─── SUPPLIED RECORDS ───
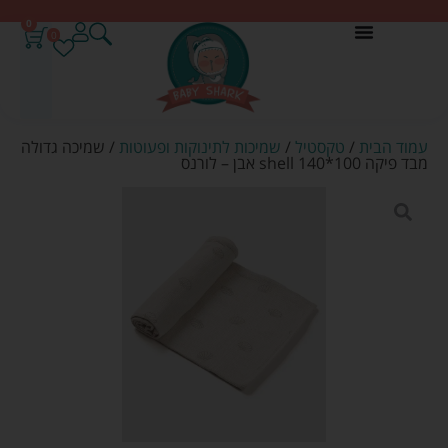
0
0
עמוד הבית
/
טקסטיל
/
שמיכות לתינוקות ופעוטות
/ שמיכה גדולה
מבד פיקה 100*140 shell אבן – לורנס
───
* [HOW TO COMPLETE THIS TASK]:
Apart from the images, every line above needs to be printed again exactly.

* [FINISHED EXERCISE]:
0
0
עמוד הבית
/
טקסטיל
/
שמיכות לתינוקות ופעוטות
/ שמיכה גדולה
מבד פיקה 100*140 shell אבן – לורנס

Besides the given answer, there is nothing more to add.